Dataset entries:
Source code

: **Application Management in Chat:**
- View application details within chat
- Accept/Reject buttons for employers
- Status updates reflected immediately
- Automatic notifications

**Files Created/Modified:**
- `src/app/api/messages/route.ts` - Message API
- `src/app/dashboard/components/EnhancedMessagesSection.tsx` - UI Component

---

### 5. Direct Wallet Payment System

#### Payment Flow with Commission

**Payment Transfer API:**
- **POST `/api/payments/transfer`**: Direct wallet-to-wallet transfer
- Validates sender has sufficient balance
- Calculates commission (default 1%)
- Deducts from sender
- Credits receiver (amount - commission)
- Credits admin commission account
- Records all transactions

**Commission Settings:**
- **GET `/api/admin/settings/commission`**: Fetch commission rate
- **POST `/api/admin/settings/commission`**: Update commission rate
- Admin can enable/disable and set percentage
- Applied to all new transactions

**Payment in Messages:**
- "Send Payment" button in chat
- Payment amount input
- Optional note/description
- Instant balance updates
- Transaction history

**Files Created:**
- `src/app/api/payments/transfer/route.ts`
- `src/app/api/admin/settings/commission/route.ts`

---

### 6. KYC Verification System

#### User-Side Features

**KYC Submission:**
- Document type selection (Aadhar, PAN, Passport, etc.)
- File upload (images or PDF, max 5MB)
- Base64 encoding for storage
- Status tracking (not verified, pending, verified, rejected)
==
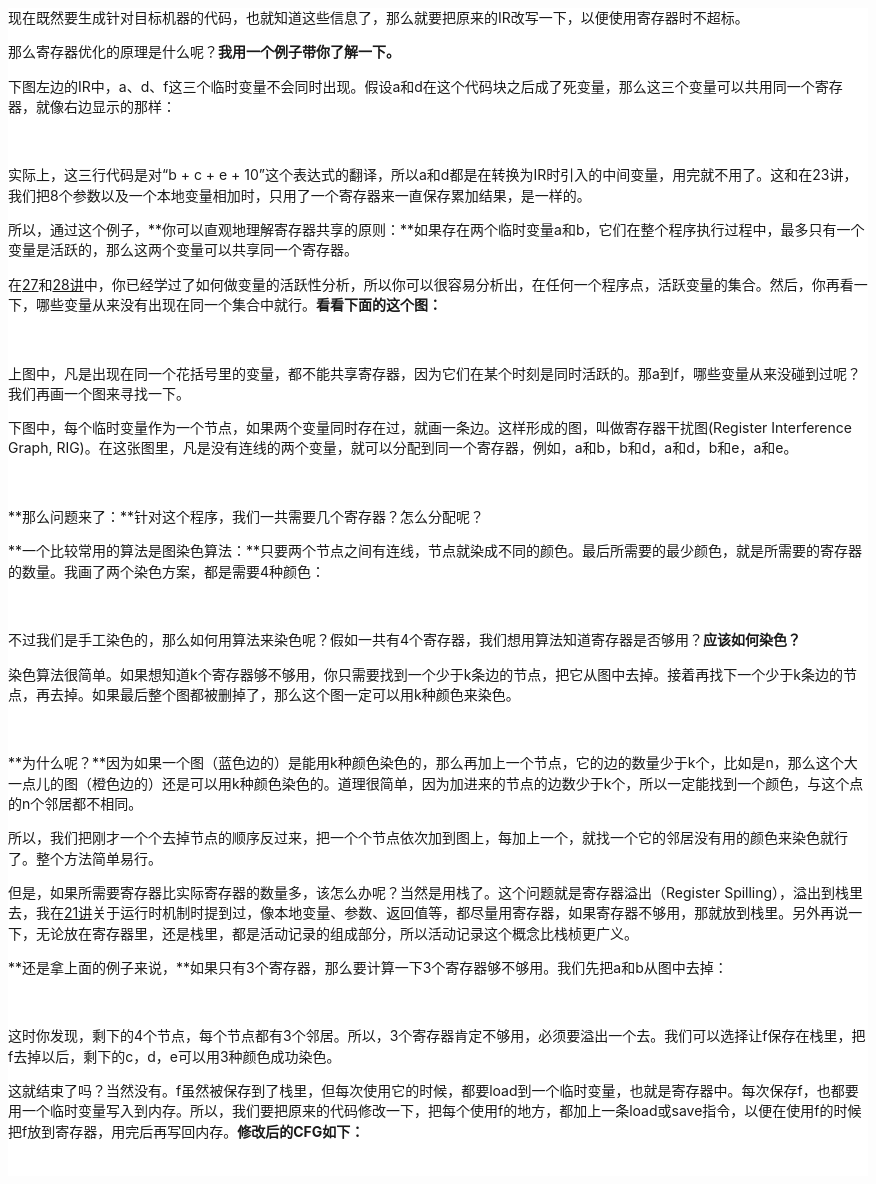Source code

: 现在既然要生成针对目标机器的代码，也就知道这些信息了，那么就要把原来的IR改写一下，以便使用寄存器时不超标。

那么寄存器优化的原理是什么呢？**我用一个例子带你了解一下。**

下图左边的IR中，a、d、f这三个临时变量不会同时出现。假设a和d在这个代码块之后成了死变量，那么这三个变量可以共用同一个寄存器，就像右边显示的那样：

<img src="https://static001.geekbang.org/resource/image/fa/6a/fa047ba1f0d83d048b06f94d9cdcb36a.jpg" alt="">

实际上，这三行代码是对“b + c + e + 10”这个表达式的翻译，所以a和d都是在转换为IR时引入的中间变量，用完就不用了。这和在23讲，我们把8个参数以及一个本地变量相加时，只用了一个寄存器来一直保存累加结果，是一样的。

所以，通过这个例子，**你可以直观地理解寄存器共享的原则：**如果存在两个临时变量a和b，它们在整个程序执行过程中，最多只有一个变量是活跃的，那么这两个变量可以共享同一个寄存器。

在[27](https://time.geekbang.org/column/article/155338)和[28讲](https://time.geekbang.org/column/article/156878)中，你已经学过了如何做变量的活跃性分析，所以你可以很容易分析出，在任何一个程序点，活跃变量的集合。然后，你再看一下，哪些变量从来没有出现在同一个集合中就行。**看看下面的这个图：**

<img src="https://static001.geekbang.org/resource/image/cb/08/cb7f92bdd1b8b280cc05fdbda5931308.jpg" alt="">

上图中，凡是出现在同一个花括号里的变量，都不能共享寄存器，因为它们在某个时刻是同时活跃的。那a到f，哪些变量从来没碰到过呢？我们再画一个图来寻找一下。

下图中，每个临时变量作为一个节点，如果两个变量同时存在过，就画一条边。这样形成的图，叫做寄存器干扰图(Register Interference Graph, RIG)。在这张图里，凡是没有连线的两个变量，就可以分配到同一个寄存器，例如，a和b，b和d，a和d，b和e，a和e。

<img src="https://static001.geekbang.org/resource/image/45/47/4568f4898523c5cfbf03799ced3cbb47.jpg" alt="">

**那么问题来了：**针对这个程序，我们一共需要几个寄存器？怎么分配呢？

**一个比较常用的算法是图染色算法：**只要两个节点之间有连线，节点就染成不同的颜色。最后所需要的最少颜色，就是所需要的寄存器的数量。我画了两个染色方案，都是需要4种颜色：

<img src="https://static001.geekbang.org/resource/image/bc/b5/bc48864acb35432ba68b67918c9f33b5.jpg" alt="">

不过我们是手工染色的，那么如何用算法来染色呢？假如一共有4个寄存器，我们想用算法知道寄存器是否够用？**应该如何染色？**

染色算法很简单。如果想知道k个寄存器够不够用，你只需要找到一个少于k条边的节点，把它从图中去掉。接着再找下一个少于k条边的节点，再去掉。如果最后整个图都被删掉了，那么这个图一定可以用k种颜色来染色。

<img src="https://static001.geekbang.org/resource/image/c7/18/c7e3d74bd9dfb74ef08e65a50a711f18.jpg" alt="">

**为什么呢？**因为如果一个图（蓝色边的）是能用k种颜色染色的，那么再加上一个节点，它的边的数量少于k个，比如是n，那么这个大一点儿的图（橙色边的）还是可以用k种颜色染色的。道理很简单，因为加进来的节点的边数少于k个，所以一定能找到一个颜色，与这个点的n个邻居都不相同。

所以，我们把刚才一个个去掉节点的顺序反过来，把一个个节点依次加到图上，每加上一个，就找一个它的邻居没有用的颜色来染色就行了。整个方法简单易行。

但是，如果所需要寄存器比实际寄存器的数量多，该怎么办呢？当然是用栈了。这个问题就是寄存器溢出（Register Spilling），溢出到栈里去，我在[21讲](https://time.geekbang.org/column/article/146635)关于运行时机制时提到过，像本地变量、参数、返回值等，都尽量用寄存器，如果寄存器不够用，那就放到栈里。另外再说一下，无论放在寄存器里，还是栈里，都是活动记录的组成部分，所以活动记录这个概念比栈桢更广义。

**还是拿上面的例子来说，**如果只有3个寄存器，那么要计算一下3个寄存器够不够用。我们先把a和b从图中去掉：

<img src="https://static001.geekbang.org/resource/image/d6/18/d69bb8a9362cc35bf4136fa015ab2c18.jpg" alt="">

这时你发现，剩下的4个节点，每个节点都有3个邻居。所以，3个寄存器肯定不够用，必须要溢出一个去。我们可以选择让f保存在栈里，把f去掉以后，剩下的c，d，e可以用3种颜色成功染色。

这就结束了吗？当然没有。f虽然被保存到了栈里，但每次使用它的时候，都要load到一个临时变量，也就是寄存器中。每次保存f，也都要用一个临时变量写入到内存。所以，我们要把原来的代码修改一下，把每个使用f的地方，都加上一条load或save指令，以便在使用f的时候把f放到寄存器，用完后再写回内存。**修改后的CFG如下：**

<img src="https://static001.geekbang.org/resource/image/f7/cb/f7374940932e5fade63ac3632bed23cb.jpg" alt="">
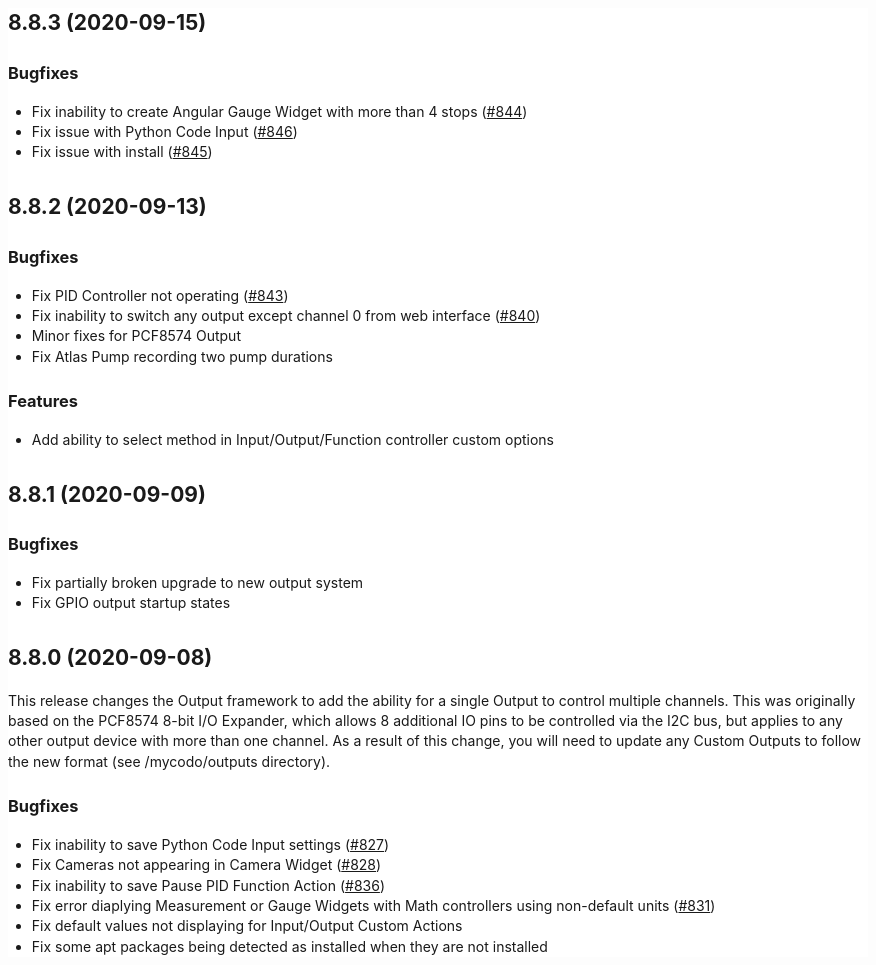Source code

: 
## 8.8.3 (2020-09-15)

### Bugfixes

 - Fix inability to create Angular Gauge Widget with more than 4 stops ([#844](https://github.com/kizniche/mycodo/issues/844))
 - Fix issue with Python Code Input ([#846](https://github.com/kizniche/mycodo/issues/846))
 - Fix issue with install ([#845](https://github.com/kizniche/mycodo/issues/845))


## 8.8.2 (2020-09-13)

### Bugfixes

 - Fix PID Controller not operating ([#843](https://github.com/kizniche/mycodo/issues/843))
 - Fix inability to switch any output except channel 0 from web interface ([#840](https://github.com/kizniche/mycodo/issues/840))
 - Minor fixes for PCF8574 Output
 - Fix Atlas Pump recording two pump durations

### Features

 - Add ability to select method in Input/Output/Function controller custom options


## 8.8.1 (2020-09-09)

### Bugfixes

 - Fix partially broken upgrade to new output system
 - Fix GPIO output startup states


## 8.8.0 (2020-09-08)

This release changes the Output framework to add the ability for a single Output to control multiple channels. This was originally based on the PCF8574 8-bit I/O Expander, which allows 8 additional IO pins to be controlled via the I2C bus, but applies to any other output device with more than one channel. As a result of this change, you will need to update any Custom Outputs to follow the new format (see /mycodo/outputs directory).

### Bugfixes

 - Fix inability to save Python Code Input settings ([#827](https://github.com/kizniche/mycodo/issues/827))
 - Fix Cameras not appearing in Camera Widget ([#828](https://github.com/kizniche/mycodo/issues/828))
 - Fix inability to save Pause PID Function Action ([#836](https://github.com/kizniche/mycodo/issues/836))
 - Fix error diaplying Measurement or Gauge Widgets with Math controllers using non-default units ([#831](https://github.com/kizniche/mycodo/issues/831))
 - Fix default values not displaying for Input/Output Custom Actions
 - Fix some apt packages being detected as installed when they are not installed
---
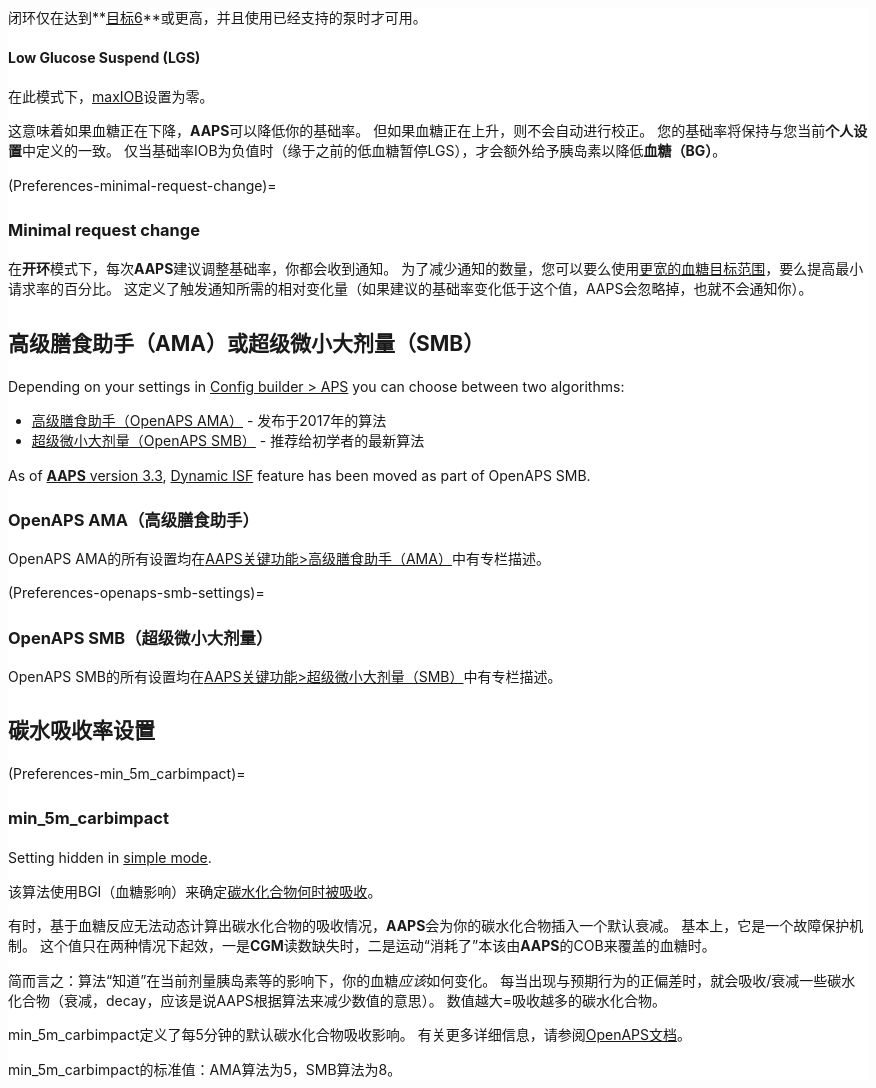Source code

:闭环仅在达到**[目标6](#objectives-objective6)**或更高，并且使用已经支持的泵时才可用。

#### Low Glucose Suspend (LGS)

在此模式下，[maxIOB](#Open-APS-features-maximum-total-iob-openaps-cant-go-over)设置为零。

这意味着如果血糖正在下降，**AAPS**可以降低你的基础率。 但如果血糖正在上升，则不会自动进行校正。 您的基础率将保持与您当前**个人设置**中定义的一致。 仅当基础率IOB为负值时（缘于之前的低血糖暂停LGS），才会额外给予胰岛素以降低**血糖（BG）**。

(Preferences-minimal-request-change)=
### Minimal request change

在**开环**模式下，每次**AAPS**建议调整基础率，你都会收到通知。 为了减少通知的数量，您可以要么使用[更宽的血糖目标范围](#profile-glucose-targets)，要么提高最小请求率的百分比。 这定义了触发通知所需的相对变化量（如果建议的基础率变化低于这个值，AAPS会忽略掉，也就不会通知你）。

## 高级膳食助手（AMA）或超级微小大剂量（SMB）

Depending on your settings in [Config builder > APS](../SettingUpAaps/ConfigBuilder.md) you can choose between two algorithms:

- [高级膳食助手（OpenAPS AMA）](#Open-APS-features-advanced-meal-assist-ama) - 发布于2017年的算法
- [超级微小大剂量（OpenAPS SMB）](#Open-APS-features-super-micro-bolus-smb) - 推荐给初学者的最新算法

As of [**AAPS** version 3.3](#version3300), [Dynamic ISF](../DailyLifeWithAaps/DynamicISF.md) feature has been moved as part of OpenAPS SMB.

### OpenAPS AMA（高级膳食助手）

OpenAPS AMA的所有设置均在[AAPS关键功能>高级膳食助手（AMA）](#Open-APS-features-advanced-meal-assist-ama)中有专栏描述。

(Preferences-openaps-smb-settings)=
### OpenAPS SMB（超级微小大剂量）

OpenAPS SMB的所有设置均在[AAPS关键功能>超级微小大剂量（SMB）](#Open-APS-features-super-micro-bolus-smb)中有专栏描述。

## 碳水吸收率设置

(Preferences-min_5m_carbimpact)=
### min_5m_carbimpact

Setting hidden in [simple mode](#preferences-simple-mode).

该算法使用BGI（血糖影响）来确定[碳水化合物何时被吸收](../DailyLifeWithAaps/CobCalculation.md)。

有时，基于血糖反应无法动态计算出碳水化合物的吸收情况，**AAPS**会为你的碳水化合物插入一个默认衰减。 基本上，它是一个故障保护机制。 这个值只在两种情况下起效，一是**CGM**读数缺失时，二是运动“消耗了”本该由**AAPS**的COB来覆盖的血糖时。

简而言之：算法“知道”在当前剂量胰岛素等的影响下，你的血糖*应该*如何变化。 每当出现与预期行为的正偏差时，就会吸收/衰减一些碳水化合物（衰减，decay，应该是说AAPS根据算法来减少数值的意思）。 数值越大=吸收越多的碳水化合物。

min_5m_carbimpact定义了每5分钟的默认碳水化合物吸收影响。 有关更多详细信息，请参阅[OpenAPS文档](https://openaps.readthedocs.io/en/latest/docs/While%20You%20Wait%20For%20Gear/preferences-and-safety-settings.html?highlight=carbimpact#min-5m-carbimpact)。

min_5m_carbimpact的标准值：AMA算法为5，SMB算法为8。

• _Task brief_
Repeat word for word the lines above that run from the line containing "- Deducts from sender" through the line containing "- Payment amount input", both ends included, and nothing else.

• _Answer space_
- Deducts from sender
- Credits receiver (amount - commission)
- Credits admin commission account
- Records all transactions

**Commission Settings:**
- **GET `/api/admin/settings/commission`**: Fetch commission rate
- **POST `/api/admin/settings/commission`**: Update commission rate
- Admin can enable/disable and set percentage
- Applied to all new transactions

**Payment in Messages:**
- "Send Payment" button in chat
- Payment amount input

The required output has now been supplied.